## Problem
Write the next part of the story below about a snowy walk to the fish pond, starting after its last line, "But not as much fun."

Passage to read start

Snow pants. Boots. Coat. Hat. Mittens.

Snow.

The gingerbread boys are building a snow fort, complete with spy holes, so she decides to walk down to the pond to visit the fish. She doesn't know if there are even any fish in there still, but she wants to walk, so down the path she goes.

Last year, they moved their poor lone fish, Angst, inside for the winter. His fishy antics kept her company while she tippety-tap typed on her laptop. When spring came, they returned him to the pond, along with several other new fishy friends.

Sadly, Angst didn't make it through the summer. At least she thinks he didn't. She hasn't seen him in a long time. Maybe he made a break for freedom through the trench leading from the pond to the stream. She doesn't know. He could be hiding under the lily pad, though his bright orange bulk would be hard to disguise.

This year, disheartened by the fate of Angst, they didn't collect Cardinal, Goldene, Blackie, and the rest. Survival of the fittest, she thinks. Emotional attachment to a 29 cent Wal-mart feeder fish is an entanglement sometimes better left alone.

She arrives at the pond, but there are no fish to be seen--big surprise--so she keeps walking, following the trench to the stream. It's nearly frozen, a thin skin formed over the trickling water. Mounds of snow are heaped up on the banks, and the evidence of both deer and little boys dot the snowy land, their tracks leading out in lines and circles. She's relieved to see that the tracks of the little boys go to the tree that bridges the stream, but no farther.

She turns around and decides to blaze a trail through the deep snow to the ford. How much easier this would be in snow shoes, she thinks.

But not as much fun.

Passage to read end
Data excerpt start

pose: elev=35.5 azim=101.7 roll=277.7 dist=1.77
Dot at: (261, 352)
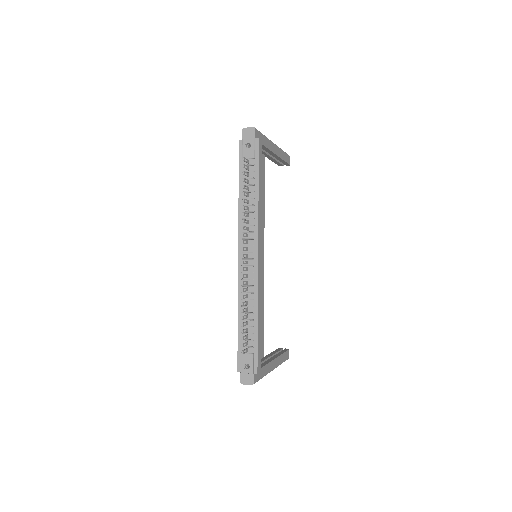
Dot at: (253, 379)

Data excerpt end

## Result of this task
She feels like a little girl again, ten or eleven, snow pants and all, crunching through the top layer of frozen snow to the fluff beneath, sinking down, and slogging through. When she reaches the ford, she's a bit breathless, and there's a mound of snow where the sitting stone should be, so she sits down, and the snow holds her. She leans back, looking out at the snow-covered forest. How beautiful this all is--the trees, the white hills and valleys of snow, the blue hour as the sun sets.

She used to hate winter. But winter in a city is full of cloudy skies, slushy streets, and bitterly cold wind. Winter in farm country and forest is completely different. It's all shades of brilliant white. The sun shines here, the snow sparkles, and inside, there's always a fire in the wood stove. She lies on her back, and looks up at the sky. She's surrounded by peace. She needs to go back, but she wants to stay here a little bit longer, in this cocoon of peace where the only sound is the faint trickle of the stream.

The gingerbread man calls to her, following her footprints to where she lies in the snow. He reminds her that the sled run he built needs to be broken in. She passed it on her walk to the ford: it dives down the trail, twists from side to side, before shuttling through two saplings toward the stream. The gingerbread boys are now up in a pine tree somewhere, hollering out to whomever is around.

Dinner can wait. She takes the red sled and decides to stay eleven for a bit longer.